§ **TASK INSTRUCTIONS**:
A – Could you revise the passage on Derrida and Schmitt by giving it again from "Jacques Derrida’s book, The" up to and including "Other (Derrida, 114).", with "ancient Athens" replaced by "classical Greece"?
B – Would you carry the essay on Derrida and national self-image further, starting after its final sentence?

§ **PAGE EXTRACT**:

Jacques Derrida’s book, The Politics of Friendship, spends a swathe of papyrus exploring and questioning the work of Carl Schmitt’s The Concept of the Political. Schmitt claimed that, going all the way back to ancient Athens, there were two types of social conflict: the first, stasis, involved rigorous debate and argument between members of one natural nation and the second, polemos, was all out war against an external and incomprehensibly different Other (Derrida, 114).
As Canadians and as AU students, we share in the foibles and falsehoods of others and that includes both other people and other nations; in theory the whole world is our virtual domain. However, to hold our egos together, we require a certain pedestalization of self even if that means refraining from admitting our less desirable traits. We say that, in truth, we are good people, likable and honest. “Despite the value that must be accorded to the ‘true’ and to the ‘veracious’, it might even be possible that the very thing constitutive of the ‘value of good and honoured things-and virtue is one of them-is related, knotted, entangled – perhaps (vielleicht) identical in its essence to its antithesis, to wicked things. ‘Perhaps!’” (Derrida, 30). We see what we want to see in the mirror and no mirror tells a more varnished truth than that into which a nation gazes on its birthday.

§ **ENTRIES PROVIDED**:
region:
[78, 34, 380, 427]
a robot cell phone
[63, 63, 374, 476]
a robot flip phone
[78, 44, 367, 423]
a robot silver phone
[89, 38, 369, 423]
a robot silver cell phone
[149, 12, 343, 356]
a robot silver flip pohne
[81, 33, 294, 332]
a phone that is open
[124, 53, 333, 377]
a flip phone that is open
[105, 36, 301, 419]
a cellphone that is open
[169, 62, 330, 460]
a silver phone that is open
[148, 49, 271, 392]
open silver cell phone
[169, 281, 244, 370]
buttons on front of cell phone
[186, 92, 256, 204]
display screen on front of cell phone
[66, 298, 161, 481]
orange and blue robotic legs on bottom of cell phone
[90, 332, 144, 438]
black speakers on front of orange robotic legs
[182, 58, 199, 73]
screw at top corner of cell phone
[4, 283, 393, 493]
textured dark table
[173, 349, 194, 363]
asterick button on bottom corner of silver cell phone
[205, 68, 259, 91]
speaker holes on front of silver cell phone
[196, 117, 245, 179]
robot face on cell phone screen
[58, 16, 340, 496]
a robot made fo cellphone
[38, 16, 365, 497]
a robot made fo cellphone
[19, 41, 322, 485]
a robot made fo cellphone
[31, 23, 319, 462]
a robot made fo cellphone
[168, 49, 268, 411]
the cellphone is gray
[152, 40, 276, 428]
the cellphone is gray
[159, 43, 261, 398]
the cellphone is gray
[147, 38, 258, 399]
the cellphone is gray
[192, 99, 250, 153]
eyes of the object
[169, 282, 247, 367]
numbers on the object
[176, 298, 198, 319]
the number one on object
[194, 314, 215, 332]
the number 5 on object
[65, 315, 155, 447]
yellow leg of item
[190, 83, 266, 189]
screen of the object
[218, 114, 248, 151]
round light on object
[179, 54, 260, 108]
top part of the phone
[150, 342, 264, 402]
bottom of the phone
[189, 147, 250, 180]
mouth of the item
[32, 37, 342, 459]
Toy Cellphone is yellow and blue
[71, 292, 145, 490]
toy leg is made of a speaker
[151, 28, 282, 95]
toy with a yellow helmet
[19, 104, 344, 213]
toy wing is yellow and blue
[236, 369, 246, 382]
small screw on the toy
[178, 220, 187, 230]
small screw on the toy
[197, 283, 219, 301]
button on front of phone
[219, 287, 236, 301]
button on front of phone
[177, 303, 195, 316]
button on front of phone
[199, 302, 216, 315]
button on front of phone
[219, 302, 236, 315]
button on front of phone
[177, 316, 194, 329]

§ **RESPONSE LIST**:
A –
Jacques Derrida’s book, The Politics of Friendship, spends a swathe of papyrus exploring and questioning the work of Carl Schmitt’s The Concept of the Political. Schmitt claimed that, going all the way back to classical Greece, there were two types of social conflict: the first, stasis, involved rigorous debate and argument between members of one natural nation and the second, polemos, was all out war against an external and incomprehensibly different Other (Derrida, 114).

B –
As AU students, on Canada Day we occupied two unique positions: firstly as inhabitants of a country whose neighbour is ten times larger and with a revolutionary history outlined in vivid and assertive pronouncements. Secondly, we identify as students in a university that, for most of us, doesn’t exist as a physical campus, classroom, or playground; our incarnation as students varies vastly from our brethren in traditional educational settings. Derrida preaches humility in the face of our desire to feel universally superior in our traits; he says that a “surplus of freedom” leads us to believe ourselves almost invincible at the moral level; we rest on our laurels of democracy and comfort (Derrida, 36). And hey, when you’re the only voice in your private classroom or public CBC who’s going to question your assertions? We often feel that perhaps our gentle Canadian hand in the world is the way forward for all nations but “the friends of the ‘perhaps’ are the friends of truth. But the friends of truth are not, by definition, in the truth; they are not installed there as in the padlocked security of a dogma and the stable reliability of an opinion” (Derrida, 43). We have to question the unquestionable, even if that means casting a shadow over our own illustriousness.
Canada, I am in You…and AU Too
National definitions depend upon the assumption that they contain more than a kernel of truth. We believe we are united in the True North because we want to believe we are. And because it feels right; we all share this wondrous land and feel a certain mutual harmony in our hearts. Yet, this belief in our shared nobility belies the political bounds from which lofty assertions flow. Derrida notes that self-portrayal as good and just often involves reducing the Other to a lesser, that is overly politicized, status. It’s easy to feel fair and balanced while touting one’s greatness compared to a neighbour, and we all know who that neighbour is. Often “one wants to disqualify or denounce him as political in order to portray oneself as ‘apolitical’ (in the sense of purely objective” (Derrida, 118) To be fair we have to admit that accounts of our self as mature, balanced, and tolerant are themselves political gestures and therefore susceptible to blind spots and inaccuracies.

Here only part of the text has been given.